On sent, avec Un frisson dans la nuit, que c'était là la première réalisation de Clint Eastwood, forcément peu familier avec l'exercice de mise en scène. Très rétro dans sa manière de construire et de montrer son histoire, il représente le stéréotype du film à tension de son époque, avec des envolées cinématographiques laissant déjà présager la future grandeur de carrière de son réalisateur devenu depuis une référence, un incontournable.
Très classique, Eastwood filme le tout avec la personnalité des oeuvres des années 60; très plat, assez plan-plan, il se libèrera dans les moments de tension et d'autres de festival de jazz (véritable documentaire dans le film, qui jure avec la mise en forme du reste),semblant moderne et original seulement par ses quelques moments, trop rares, qui marquent véritablement. Il a, cependant, des difficultés pour filmer l'action : s'il excellera dans le western dès l'excellent L'homme des hautes plaines, le thriller à la Hitchcock (qu'on retrouve très souvent référencé dans ce Play Misty For Me) ne semble pas lui convenir totalement.
S'il se retrouve à déjà très bien filmer ses paysages, ses décors et ses personnages (notamment sa superbe coupe), Eastwood, s'inspirant de nombreux autres réalisateurs (outre Hitchcock, on retrouve également du Leone et du Siegel, mentor de l'acteur/réalisateur d'ailleurs présent dans l'oeuvre avec un rôle de barman conseillé), n'est pas encore à l'aise avec les scènes d'agression, de tension, même de folie.
En témoigne la première attaque au couteau qui, en plus d'être badigeonnée d'un sang rose qui coupe court à toute crédibilité, pâtit d'une mise en scène brouillone au montage bordélique, une fois encore faîte de plans trop classiques pour faire naître aujourd'hui la peur souhaitée. Il n'en sera heureusement pas de même avec la scène finale, Eastwood gérant visiblement beaucoup mieux les grands intérieurs et la nuit, quand il nous livrera une scène d'une intensité folle au suspens débordant d'efficacité, tenue avec talent par une Jessica Walter impeccable du début à la fin, terrifiante et perverse.

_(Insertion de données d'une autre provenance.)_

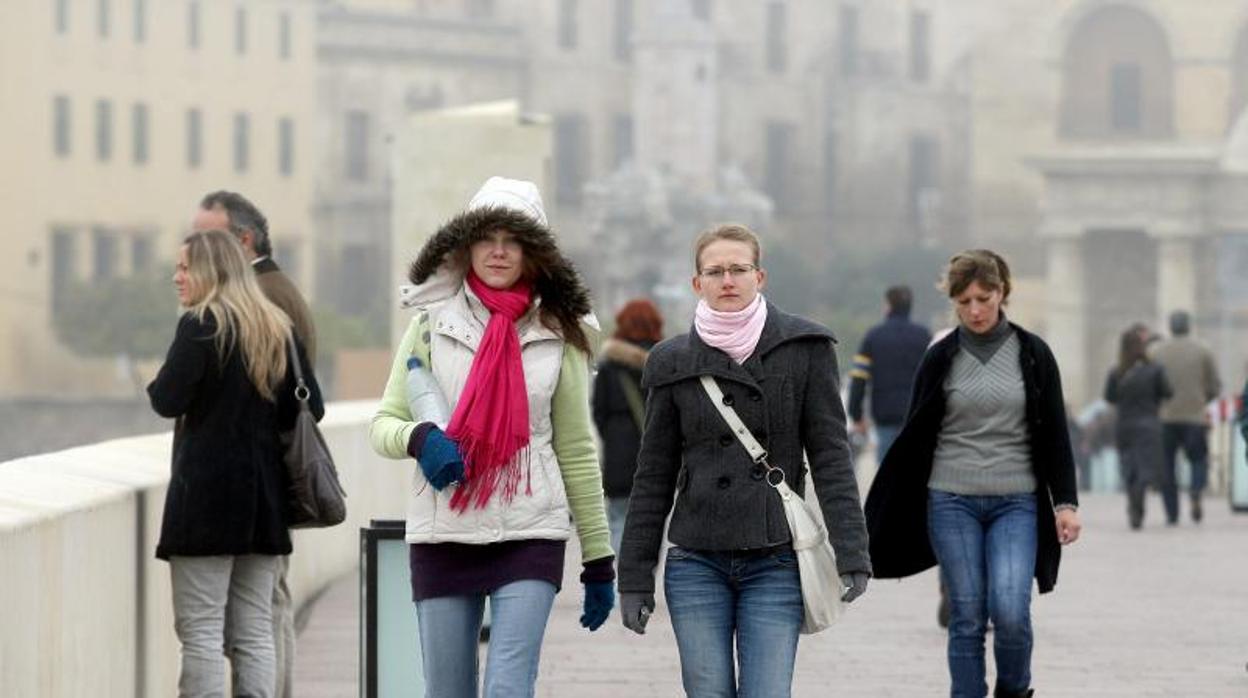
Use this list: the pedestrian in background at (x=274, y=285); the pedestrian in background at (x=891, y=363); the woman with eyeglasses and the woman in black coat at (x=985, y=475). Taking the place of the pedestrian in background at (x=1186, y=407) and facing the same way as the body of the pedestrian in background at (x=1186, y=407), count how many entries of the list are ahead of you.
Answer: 0

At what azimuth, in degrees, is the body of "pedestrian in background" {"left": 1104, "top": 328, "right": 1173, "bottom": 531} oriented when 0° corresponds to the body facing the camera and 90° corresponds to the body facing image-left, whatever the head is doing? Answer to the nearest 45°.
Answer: approximately 180°

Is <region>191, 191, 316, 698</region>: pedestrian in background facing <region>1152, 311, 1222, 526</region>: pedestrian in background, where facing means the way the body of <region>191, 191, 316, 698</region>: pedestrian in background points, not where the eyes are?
no

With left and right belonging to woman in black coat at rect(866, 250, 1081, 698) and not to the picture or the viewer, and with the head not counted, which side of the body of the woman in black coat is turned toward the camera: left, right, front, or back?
front

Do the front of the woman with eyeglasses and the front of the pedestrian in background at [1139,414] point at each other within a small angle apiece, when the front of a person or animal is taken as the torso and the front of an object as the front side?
no

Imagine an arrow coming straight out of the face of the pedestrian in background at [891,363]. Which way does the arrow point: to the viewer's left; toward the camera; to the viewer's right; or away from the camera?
away from the camera

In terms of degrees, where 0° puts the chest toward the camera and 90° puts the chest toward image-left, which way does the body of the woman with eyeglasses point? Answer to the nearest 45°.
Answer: approximately 0°

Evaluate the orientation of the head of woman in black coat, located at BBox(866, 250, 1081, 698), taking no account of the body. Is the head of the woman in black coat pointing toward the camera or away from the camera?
toward the camera

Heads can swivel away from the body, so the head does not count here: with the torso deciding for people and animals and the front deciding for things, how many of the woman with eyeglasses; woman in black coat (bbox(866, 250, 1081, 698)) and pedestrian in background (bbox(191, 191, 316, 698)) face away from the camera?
0

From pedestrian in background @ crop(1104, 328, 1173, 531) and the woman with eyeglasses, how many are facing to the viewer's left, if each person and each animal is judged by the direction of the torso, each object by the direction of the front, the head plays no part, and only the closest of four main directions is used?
0

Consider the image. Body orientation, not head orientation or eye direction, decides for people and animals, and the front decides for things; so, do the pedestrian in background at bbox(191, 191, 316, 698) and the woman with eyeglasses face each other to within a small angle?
no

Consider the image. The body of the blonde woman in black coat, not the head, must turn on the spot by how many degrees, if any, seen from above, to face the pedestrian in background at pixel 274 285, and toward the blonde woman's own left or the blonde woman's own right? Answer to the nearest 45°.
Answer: approximately 45° to the blonde woman's own right

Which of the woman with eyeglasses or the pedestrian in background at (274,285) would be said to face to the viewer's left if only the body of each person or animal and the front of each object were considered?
the pedestrian in background

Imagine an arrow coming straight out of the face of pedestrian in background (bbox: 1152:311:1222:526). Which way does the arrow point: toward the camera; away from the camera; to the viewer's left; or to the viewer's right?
away from the camera

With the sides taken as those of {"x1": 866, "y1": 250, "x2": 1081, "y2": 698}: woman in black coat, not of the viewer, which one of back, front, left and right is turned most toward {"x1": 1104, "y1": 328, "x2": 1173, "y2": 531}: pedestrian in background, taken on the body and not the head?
back

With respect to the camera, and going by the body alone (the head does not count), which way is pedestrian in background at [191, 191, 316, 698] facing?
to the viewer's left

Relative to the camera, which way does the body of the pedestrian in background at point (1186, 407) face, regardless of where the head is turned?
away from the camera

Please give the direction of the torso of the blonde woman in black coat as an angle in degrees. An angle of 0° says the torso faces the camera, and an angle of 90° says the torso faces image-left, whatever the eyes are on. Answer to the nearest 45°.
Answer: approximately 135°

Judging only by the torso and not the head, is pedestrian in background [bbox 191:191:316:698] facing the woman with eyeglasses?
no
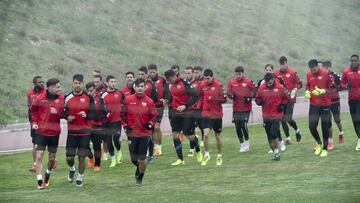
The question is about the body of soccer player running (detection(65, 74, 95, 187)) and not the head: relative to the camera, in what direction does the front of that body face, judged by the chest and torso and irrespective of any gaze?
toward the camera

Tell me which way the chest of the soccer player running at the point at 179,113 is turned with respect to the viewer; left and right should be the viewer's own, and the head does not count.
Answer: facing the viewer and to the left of the viewer

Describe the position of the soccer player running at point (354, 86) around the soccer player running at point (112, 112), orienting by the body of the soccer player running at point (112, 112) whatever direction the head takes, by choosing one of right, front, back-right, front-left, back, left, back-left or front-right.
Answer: left

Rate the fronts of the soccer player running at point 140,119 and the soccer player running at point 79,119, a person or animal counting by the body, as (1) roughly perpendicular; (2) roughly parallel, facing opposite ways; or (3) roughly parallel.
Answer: roughly parallel

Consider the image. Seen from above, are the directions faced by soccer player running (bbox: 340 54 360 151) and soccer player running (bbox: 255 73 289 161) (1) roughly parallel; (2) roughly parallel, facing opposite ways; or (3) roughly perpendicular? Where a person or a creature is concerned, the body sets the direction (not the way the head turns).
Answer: roughly parallel

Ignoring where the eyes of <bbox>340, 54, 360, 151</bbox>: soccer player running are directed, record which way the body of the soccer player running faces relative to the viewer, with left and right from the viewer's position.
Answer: facing the viewer

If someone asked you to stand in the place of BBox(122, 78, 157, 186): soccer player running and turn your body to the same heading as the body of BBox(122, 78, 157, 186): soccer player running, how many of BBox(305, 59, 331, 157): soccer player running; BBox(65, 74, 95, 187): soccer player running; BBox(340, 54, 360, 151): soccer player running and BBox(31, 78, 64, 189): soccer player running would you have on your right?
2

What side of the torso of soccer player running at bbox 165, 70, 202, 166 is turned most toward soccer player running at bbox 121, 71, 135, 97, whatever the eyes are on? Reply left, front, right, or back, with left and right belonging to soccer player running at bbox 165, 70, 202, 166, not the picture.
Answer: right

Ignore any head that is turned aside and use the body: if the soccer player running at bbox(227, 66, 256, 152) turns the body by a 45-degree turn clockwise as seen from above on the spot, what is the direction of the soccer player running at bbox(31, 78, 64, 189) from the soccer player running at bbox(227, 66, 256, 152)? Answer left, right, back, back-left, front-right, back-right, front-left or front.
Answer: front

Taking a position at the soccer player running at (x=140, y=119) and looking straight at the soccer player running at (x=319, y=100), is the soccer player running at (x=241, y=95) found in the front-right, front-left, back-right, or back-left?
front-left

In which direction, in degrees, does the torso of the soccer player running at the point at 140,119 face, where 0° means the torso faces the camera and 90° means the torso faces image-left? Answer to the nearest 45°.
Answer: approximately 0°

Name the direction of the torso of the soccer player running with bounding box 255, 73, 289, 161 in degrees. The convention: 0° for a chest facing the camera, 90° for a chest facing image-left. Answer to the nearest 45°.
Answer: approximately 0°

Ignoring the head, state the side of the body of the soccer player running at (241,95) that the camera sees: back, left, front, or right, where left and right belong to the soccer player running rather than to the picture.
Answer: front
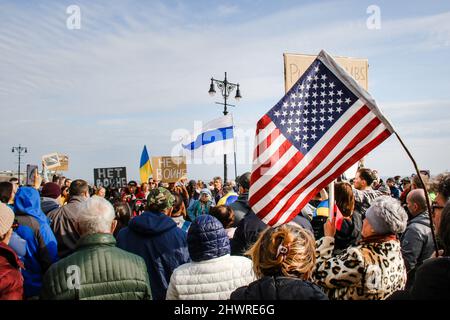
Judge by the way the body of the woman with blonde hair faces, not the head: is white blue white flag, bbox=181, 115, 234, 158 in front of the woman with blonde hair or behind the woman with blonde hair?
in front

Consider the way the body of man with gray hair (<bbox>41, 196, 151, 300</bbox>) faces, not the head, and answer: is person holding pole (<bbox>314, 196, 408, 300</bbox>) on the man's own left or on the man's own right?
on the man's own right

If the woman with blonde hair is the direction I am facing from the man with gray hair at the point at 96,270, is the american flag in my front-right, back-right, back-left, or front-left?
front-left

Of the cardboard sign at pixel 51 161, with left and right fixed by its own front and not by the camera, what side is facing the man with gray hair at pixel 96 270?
front

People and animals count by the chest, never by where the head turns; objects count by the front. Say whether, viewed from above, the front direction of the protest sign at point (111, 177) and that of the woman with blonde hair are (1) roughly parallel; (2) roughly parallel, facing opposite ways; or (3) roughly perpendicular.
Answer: roughly parallel, facing opposite ways

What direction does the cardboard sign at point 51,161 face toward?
toward the camera

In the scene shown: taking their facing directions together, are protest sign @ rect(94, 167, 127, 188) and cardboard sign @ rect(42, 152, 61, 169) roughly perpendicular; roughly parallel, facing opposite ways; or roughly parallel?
roughly parallel

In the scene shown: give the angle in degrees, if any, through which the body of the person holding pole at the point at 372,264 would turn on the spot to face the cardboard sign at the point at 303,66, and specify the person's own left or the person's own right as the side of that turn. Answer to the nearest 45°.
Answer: approximately 45° to the person's own right

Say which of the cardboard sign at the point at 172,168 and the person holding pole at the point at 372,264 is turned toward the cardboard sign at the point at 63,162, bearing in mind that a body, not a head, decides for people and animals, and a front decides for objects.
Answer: the person holding pole

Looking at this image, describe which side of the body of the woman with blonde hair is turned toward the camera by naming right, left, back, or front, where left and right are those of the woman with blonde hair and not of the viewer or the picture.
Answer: back

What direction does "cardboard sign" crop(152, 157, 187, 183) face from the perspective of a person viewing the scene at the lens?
facing the viewer

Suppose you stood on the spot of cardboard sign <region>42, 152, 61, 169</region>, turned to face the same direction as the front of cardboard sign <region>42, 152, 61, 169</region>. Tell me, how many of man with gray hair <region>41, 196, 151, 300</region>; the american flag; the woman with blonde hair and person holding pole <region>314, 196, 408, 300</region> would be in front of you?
4

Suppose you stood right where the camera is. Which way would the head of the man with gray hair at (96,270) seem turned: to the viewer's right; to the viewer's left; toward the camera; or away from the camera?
away from the camera

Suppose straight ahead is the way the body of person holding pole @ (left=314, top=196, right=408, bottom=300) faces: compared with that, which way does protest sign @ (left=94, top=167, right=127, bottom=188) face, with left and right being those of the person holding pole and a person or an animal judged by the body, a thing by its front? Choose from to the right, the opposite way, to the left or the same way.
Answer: the opposite way

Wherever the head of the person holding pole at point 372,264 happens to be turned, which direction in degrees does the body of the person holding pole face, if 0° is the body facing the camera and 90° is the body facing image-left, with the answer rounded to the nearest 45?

Si cette scène est des plus marquantes, c'est aussi du fait qu'Eastwood, surement désireux de briser son image de grand guerrier pratiquement invincible, se donne un rôle à contre-emploi : plus charmeur qu'autre chose, il campe ici un personnage sans grande force, qui ne sait pas plus se battre que la moyenne des gens qui ne savent pas se battre; un monsieur tout le monde en somme, un peu connard sur les bords mais jamais trop irrespectueux envers les autres, replacé dans sa position de héros aux belles valeurs par l'arrivée soudaine de son ex-femme, vectrice d'un long passage peu sensuel au bord d'une rivière, et de cette fameuse scène finale qui donnerait bien des cours de tension véritable à son fils illégitime, le pourtant très sympathique Liaison Fatale avec Michael Douglas et Glenn Close dans les rôles principaux.
S'il semble désormais un peu vieillissant, c'est plus à cause du classicisme de sa mise en scène que de la qualité de son écriture maîtrisée de bout en bout, qui s'attache bien à la psychologie de ses personnages, à leurs interactions entre eux, à leur passif et leurs agissements à venir, d'une logique imparable et soutenue de dialogues tous très convaincants.
Premier essai réussi pour Clint Eastwood à la réalisation, qu'il maméliorera grandement avec le film qui suivra directement, le fantastique et choc L'homme des hautes plaines, l'un de ses meilleurs westerns avec le terrible Impitoyable. Appréciable aussi pour l'exercice de style d'un jeune réalisateur faisant l'inverse de ce qu'avait pu donner jusque là sa carrière d'acteur, Un frisson dans la nuit dynamite et réinvente l'image d'une star incomparable en le faisant passer de tueur mutique à playboy vulnérable, donnant à voir un divertissement surprenant par l'absence d'héroïsme inconsidéré d'Eastwood, relégué au rang d'homme commun incapable des prouesses réalisées dans ses oeuvres précédentes.
Au travers de ses bien jolies images, Eastwood entame le début de sa carrière vers un nouvel Hollywood dont il saura parfaitement s’accommoder, notamment grâce à son nouveau personnage fétiche : L'inspecteur Harry.